According to the code the fix has been also backported to Jenkins 2.32.1 though changelogs do not say it explicitly. I will make sure that changelogs get updated.
The recommendation is to update the core to the latest LTS
Thank you Oleg for your quick response.

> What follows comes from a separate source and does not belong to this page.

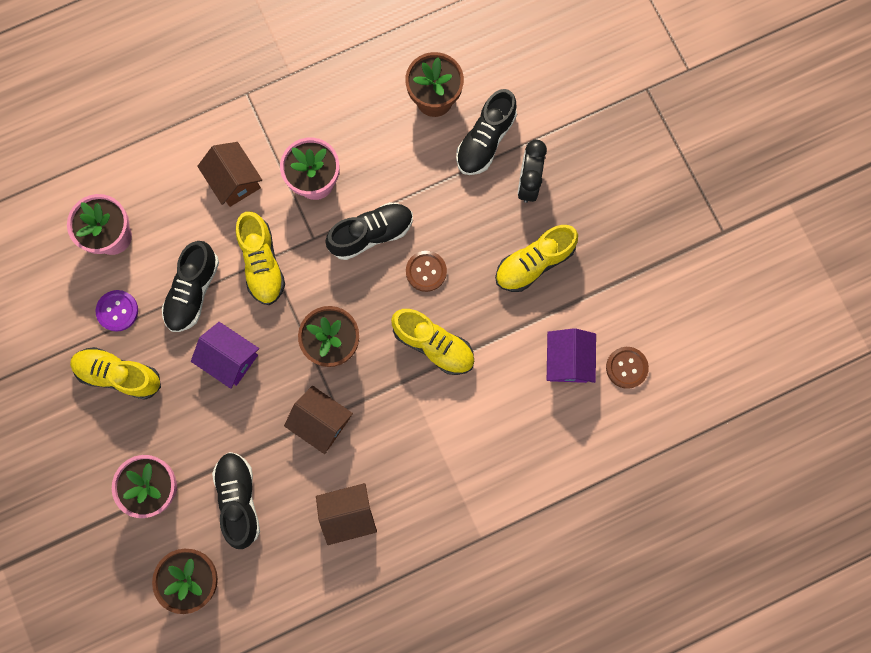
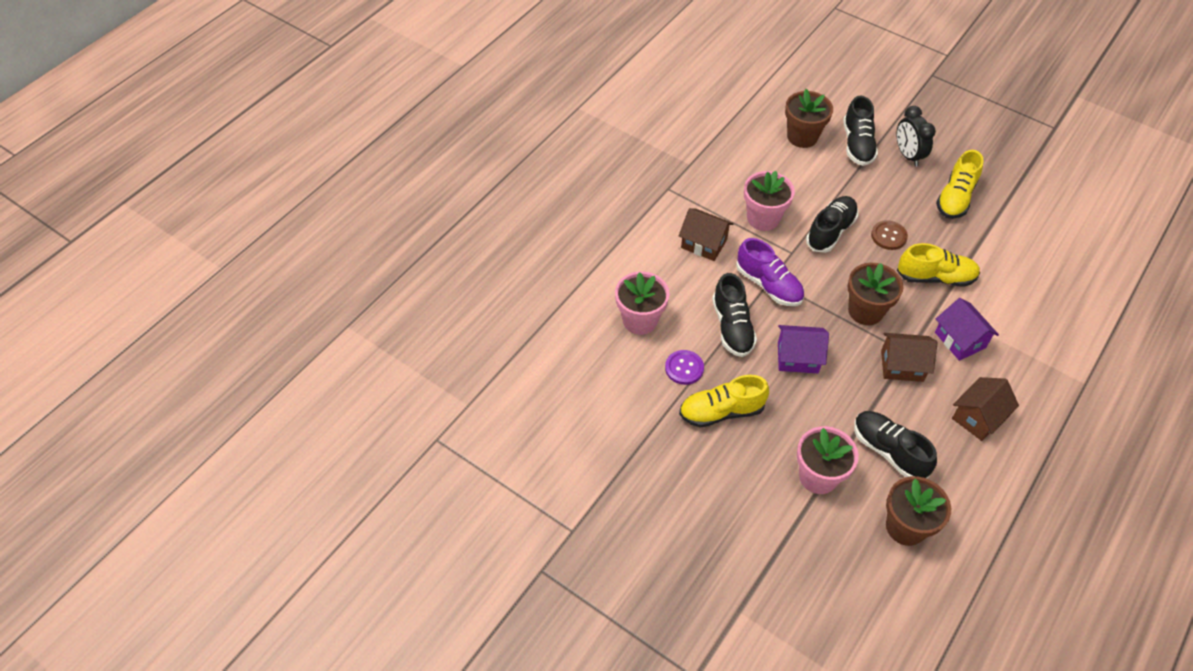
camera: 30 degrees left, 25 degrees down
(262, 263) = (768, 285): yellow shoe -> purple shoe
(568, 360) = (1033, 243): purple house -> purple house (960, 340)
(626, 367) = (1074, 229): brown button -> none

We will do the upgrade and will let you know if the issue reoccur.
Code changed in jenkins
User: Oleg Nenashev
Path:
content/_data/changelogs/lts.yml
content/_partials/changelog-weekly.html
http://jenkins-ci.org/commit/jenkins.io/1e74ef665f37621c5d7fda4c0f5a42e3e4462a59
Log:
JENKINS-24453 - Noting fix in Jenkins 2.34 and 2.32.1
It was a missing fix, since I didn't notice there is a Jenkins JIRA issue for it.
This PR updates the Weekly release entry and also adds the missing entry for the Stable release
Code changed in jenkins
User: R. Tyler Croy
Path:
content/_data/changelogs/lts.yml
content/_partials/changelog-weekly.html
http://jenkins-ci.org/commit/jenkins.io/89b2c800c392195aca397baac4ceb91af08ad7f4
Log:
Merge pull request #723 from oleg-nenashev/changelog/JENKINS-24453
JENKINS-24453 - Noting fix in Jenkins 2.34 and 2.32.1
Compare: https://github.com/jenkins-infra/jenkins.io/compare/c49bb48b33bc...89b2c800c392
csrss.exe wouldn't have the right environment variables, so it should never match the killing criteria.
In 1.583 we made a change to winp so that at least it won't terminate a critical process, but we'll likely still have to figure out why that process was selected as a target of killing.